(Dataset entries)
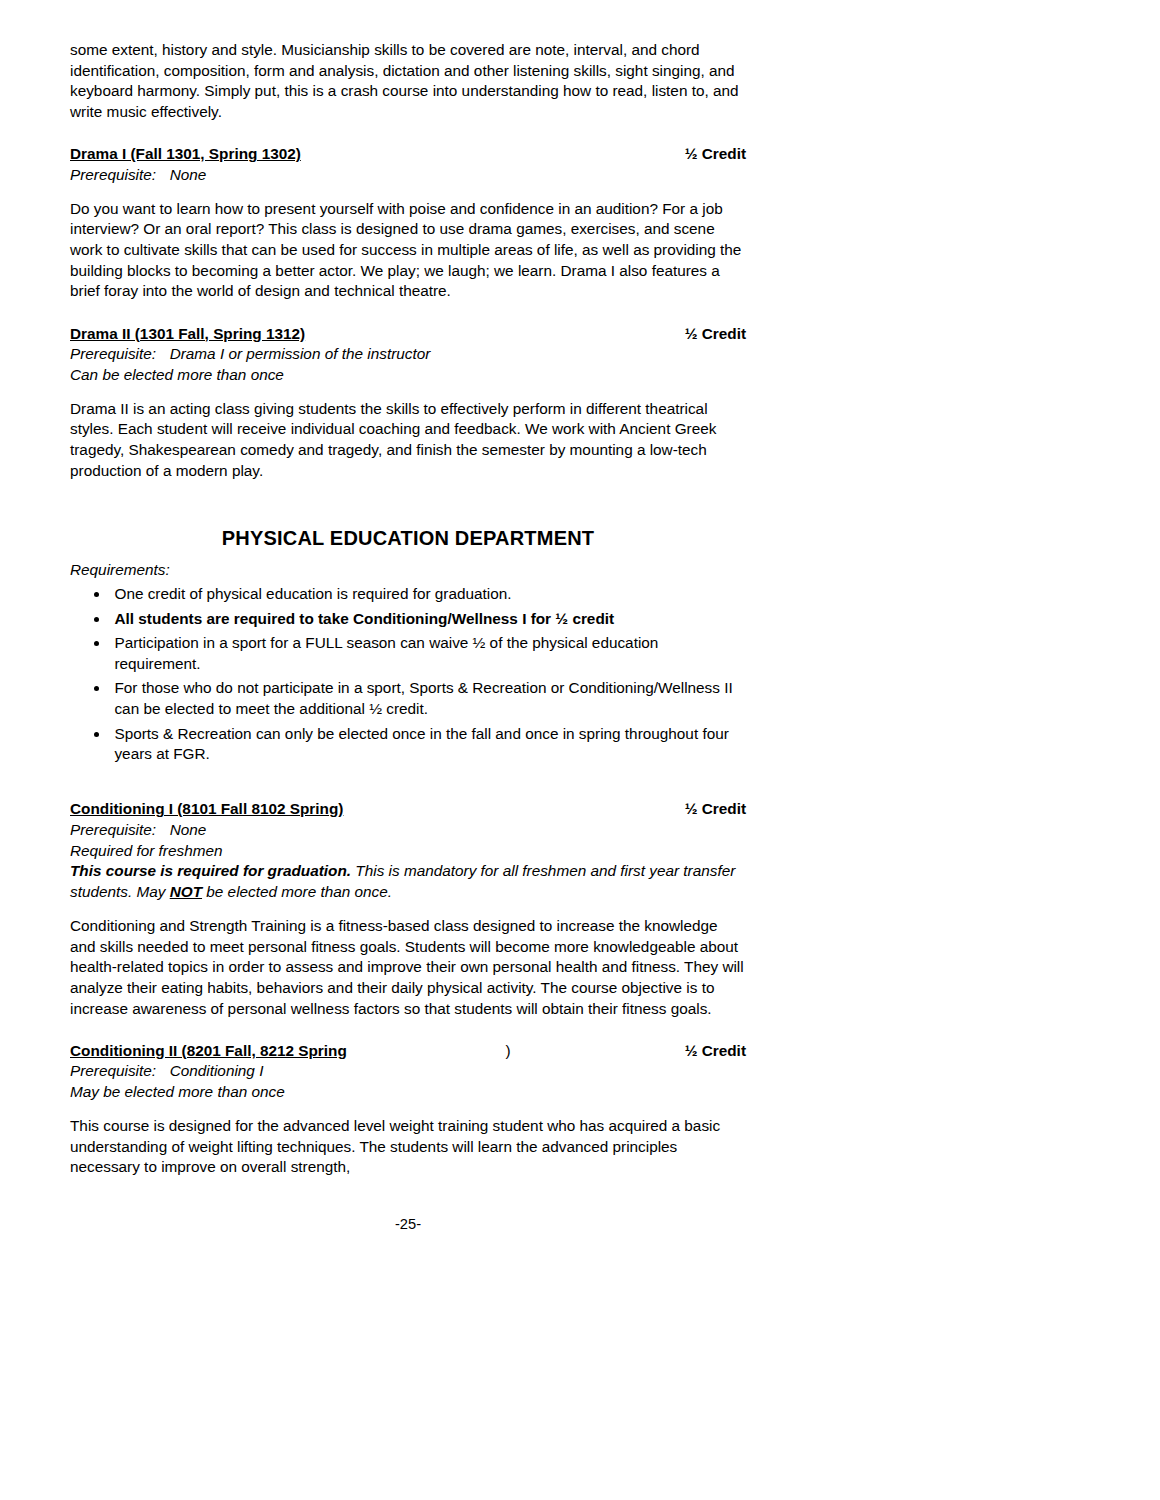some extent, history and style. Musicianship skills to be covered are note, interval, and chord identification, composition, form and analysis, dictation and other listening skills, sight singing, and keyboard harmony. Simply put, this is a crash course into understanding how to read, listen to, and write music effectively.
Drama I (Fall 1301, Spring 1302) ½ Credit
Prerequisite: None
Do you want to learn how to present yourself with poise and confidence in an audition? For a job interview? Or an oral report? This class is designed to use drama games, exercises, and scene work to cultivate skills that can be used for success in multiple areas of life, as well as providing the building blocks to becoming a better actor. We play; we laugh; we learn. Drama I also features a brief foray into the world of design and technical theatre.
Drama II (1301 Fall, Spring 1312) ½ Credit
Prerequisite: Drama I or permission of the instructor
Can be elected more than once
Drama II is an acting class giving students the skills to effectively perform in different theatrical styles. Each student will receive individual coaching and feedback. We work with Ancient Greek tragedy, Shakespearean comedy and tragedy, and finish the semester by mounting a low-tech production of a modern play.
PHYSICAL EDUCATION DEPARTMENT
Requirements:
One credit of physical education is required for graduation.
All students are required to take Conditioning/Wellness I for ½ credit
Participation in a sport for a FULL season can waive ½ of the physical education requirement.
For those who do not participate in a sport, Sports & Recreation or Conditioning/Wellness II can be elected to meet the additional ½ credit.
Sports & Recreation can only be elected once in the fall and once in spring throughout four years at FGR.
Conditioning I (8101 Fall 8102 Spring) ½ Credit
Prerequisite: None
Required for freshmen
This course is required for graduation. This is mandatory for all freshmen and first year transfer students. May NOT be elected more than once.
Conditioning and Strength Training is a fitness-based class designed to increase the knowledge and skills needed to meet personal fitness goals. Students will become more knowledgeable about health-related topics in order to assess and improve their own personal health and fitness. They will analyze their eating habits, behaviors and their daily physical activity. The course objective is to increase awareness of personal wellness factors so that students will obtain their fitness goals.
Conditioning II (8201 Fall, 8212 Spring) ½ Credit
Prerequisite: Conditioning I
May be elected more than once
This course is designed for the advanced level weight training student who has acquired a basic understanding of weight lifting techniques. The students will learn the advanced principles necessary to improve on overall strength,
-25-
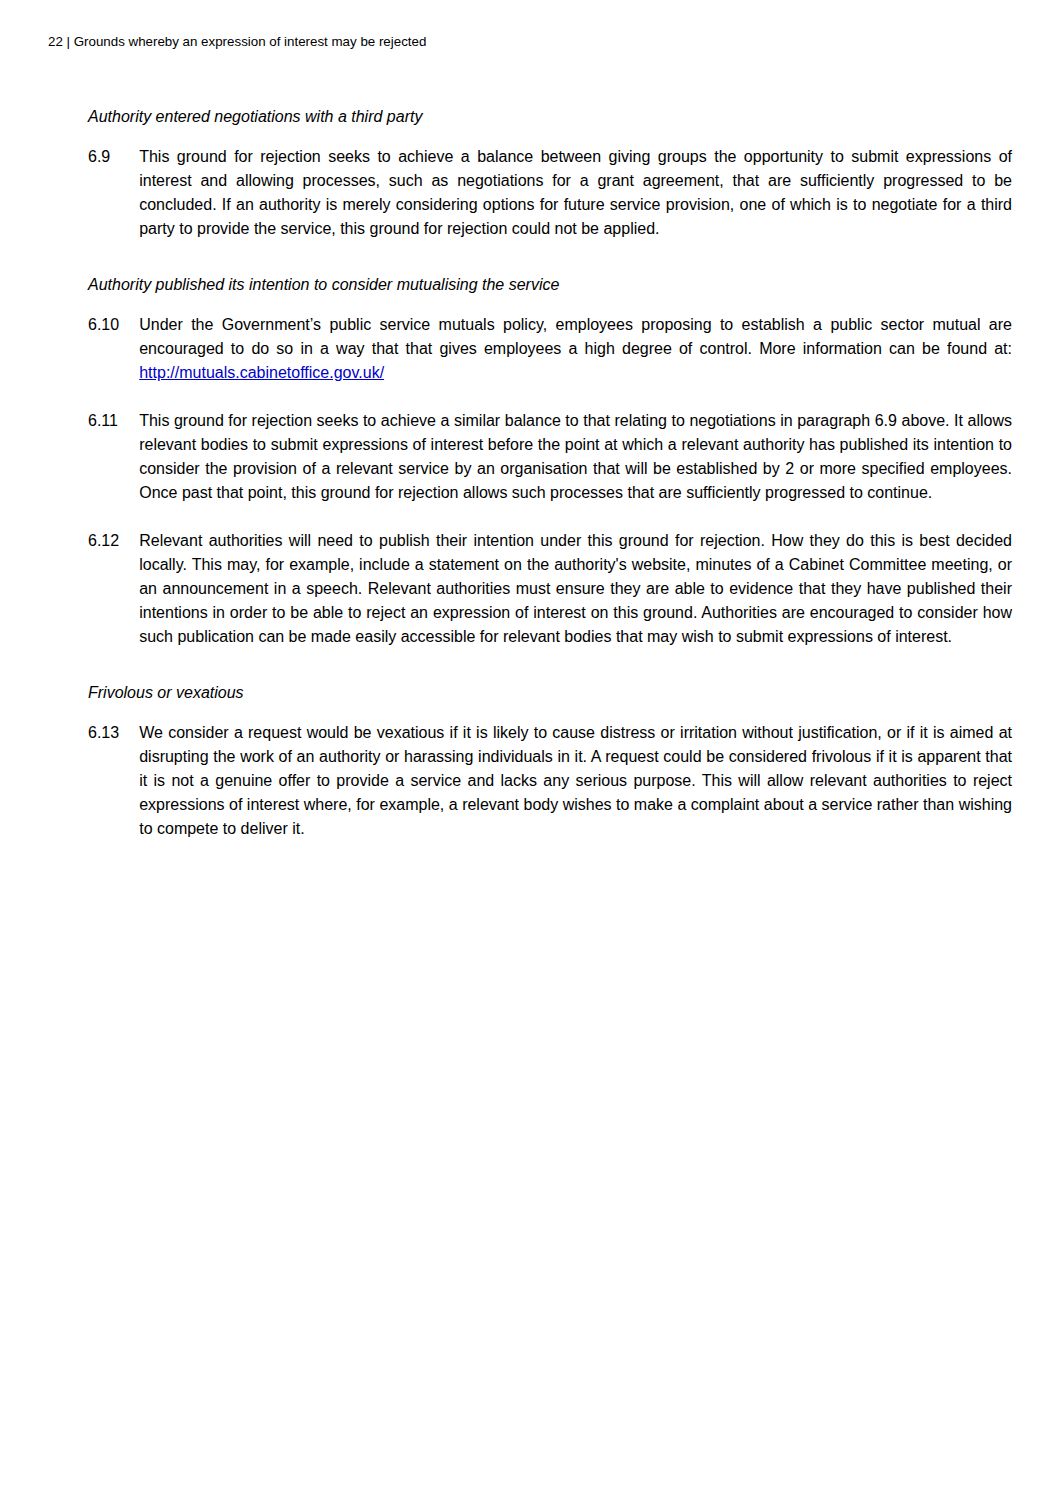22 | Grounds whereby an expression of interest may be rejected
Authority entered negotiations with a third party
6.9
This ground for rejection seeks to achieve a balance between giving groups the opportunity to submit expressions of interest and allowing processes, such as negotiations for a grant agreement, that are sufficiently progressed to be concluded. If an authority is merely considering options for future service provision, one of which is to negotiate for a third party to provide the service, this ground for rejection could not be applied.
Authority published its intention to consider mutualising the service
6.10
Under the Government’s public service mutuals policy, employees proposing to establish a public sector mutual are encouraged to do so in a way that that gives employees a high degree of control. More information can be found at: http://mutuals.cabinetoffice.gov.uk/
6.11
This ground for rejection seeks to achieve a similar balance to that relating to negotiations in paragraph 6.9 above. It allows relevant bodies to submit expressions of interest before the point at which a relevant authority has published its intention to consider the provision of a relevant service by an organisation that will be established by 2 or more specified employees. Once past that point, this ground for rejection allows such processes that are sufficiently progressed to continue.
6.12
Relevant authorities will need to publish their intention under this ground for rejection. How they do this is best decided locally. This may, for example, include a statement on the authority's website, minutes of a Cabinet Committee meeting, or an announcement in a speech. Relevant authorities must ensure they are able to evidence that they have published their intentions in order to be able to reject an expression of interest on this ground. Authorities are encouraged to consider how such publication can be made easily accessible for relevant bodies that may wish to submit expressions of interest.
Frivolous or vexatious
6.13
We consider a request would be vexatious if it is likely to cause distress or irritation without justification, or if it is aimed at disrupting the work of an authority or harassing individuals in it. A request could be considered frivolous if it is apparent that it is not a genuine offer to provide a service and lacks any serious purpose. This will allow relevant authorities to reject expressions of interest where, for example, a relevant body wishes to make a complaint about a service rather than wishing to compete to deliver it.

**What this task involves:** Would you copy every line of the entries in which "provide" appears?

**Written solution:**
This ground for rejection seeks to achieve a balance between giving groups the opportunity to submit expressions of interest and allowing processes, such as negotiations for a grant agreement, that are sufficiently progressed to be concluded. If an authority is merely considering options for future service provision, one of which is to negotiate for a third party to provide the service, this ground for rejection could not be applied.
We consider a request would be vexatious if it is likely to cause distress or irritation without justification, or if it is aimed at disrupting the work of an authority or harassing individuals in it. A request could be considered frivolous if it is apparent that it is not a genuine offer to provide a service and lacks any serious purpose. This will allow relevant authorities to reject expressions of interest where, for example, a relevant body wishes to make a complaint about a service rather than wishing to compete to deliver it.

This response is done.